[Text block]

— BEGIN —

Friday, February 10, 2012

UUA and UCC: Liberals Talking

By now you may be aware of the recent "intentional" conversation between leaders of the UUA (Unitarian Universalist Association) and the UCC (United Church of Christ).  The article says this is the first of of its kind. I find that funny, because I know that there have been others (I attended one) that certainly felt intentional.   Maybe it is the "leader" part.  The meeting I went to was open to anybody.

Of course the UUA and the UCC have been chatting away for a very long time.  Members of these two congregational groups have a lot in common.  We share steaming hunks of history. We share a commitment to social justice.  We are both part of the liberal tradition in western religion and theology.  Yes, we are different, too.  Still, the similarities are enough of a reality that lay people--and some clergy--move from to another and back again without too much of a crisis of faith. 

Whenever a story like this appears the first reaction among some folks is to start talking about merger. That it isn't going to happen.  In spite of our many similarities, there are many differences as well.  Seeing as Eliot Church is both UU and UCC, I think I have acquired some authority when I say that there are certain differences that will remain insurmountable for a full-on absorption of the UUA by the UCC (yes, that is what it would be).  That said, there are some areas that are ripe for cooperation.

The most obvious may be around issues of service and social justice.  We are two relatively small movements who could probably maximise our impact on the national and world stage by working together.  Perhaps there could even be shared institutions and staff.  If this happened we would have more money in the coffers and more bodies on the ground when we try to make our liberal voices heard.  In addition--because of the wider theological range of a cooperative mission--our own understanding and articulation of issues will be deepened through the natural conversation that occurs while working together.  Like I said, this is obvious and I expect that they talked about it.

What I hope they also talked about is what to do to make life easier for churches like Eliot.  I don't just mean UUA/UCC shared ministries either.  The fact is, many congregations exist on both sides of the institutional divide that do not fit into the mainstream.  There are, for example, UU churches that are more traditional in their theology than many UCC churches.  There are also UCC churches in which the old joke about "Unitarians Considering Christ" is less a joke and more a way of life.  Congregations with multiple denominational ties make up that third group.  All three of these have some shared issues and problems that it would be nice to have addressed in a systematic way.

The most obvious example may very well be in the area of search and settlement.  When you are a minister in the UUA and you choose to serve a "Christian" UU church, you have instantly made it harder to find a job in the UUA after that ministry ends.  Yes, officially there is no rule that precludes anyone from applying to and being hired for a position in a more "mainstream" UU church.  In reality, though, any search committee would naturally question whether a UU Christian minister is UU enough.  I suspect the same occurs on the UCC side.

Things don't look all that great from the congregations' end of the equation either.  If you are on a search committee for a UU Christian church (or if you are that kind of UCC church) you want the broadest range of candidates to chose from.  Our congregations are very different from each other.  We have young congregations and old ones.  We have urban, suburban, and rural ones.  There are "high" churches and "low" churches.  Some of us are contemporary and casual.  Others are traditional and formal.  We speak different languages.  Some are a combination of all these things.  You get the idea.  They are looking for different sorts of clergy.  The pool would be much deeper (and, ultimately, the matches better) if congregations could easily draw from both traditions.

— END —

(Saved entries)
— BEGIN —

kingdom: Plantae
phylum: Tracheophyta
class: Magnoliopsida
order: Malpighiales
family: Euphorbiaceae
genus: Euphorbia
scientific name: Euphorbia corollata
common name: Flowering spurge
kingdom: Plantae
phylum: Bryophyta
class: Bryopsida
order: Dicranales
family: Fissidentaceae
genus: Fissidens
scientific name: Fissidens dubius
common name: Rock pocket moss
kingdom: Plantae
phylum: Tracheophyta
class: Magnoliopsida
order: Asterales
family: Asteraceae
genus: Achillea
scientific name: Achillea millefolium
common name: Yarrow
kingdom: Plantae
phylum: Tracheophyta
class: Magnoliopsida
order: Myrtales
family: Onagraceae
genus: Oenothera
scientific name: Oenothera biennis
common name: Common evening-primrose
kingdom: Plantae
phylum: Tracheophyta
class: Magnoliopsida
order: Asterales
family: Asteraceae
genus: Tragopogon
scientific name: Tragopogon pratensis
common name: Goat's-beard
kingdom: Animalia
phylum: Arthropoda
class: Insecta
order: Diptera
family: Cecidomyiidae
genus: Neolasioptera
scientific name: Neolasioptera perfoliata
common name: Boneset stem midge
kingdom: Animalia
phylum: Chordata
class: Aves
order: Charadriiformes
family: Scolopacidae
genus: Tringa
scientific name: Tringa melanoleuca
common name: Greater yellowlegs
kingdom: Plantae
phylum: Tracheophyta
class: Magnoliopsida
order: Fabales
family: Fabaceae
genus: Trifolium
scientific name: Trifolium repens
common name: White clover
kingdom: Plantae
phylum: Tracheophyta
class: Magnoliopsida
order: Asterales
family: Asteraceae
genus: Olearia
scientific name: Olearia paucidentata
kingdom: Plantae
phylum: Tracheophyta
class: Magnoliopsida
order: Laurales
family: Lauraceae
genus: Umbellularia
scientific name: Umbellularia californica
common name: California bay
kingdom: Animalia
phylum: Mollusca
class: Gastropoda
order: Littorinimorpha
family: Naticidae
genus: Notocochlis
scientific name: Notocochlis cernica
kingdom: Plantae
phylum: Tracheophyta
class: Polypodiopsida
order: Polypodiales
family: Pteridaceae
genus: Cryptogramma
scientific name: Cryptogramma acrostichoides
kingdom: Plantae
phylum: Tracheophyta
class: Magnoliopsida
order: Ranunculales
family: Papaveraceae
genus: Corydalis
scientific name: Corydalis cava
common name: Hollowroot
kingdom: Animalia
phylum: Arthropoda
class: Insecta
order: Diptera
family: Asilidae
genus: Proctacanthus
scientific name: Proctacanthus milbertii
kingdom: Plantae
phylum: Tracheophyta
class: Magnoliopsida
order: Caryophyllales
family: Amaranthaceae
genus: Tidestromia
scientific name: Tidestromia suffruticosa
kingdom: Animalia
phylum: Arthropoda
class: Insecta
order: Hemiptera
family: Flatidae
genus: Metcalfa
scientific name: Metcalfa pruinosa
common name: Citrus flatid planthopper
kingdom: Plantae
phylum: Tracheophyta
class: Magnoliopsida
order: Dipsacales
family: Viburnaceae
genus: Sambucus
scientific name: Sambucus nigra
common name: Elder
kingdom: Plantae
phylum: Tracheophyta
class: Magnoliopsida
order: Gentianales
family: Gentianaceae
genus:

— END —

[The tasks]
1. Render this sentence from the post about the UUA and the UCC in Spanish: "Members of these two congregational groups have a lot in common."
2. Write what comes next in the post about the UUA and the UCC, starting after its final sentence.

[Expected outputs]
1. Los miembros de estos dos grupos congregacionales tienen mucho en común.

2.
The problem is, ministers and congregations on this overlapping margin betwixt the UUA and the UCC are limited in who they can call because it is difficult to use two settlement systems at the same time.  The system is set up to protect institutional integrity.  Ministers must be on one side or the other even when our churches are not.  Perhaps the next intentional meeting might want to look at ways of opening up the settlement system so that there can be more movement between settlement structures.  Your "Very Liberal Christians" will thank you.  I also think it would ultimately be good for the liberal religious movement as a whole.

There are other, smaller things.  The dues structures (I know we aren't supposed to call them that but that is what they are...dues) are very different.  The UUA costs a whole lot more than the UCC.  Also, multi-denominational churches are usually asked to report only their "denominational" members rather than their membership.  Why?  Dues collection.  It makes one think we are only loved for our money.  It also conveys the message that we are in some way "struggling" when often we are not.  This situation is changing already, but I bet 30 minutes of conversation could get us a nice uniform system, don't you think?

Finally, how about inviting us in for a chat?  Again, I am not just talking about the UUA/UCC churches but the ones in those other categories.  It would be nice to meet everyone.   We could share best practices.  Churches like ours are a hybrid of sorts which makes them hard to serve on the extra-congregational level.  This is partly because we resist easy"branding".  I think, though, that it would be in the best interest of all concerned if we gave a little thought to how we can work together in the future.

Here is that link to a nice, detailed UUWorld article.  There are some allusions to what I have been writing about here.  I should not that I started this post before I read the article...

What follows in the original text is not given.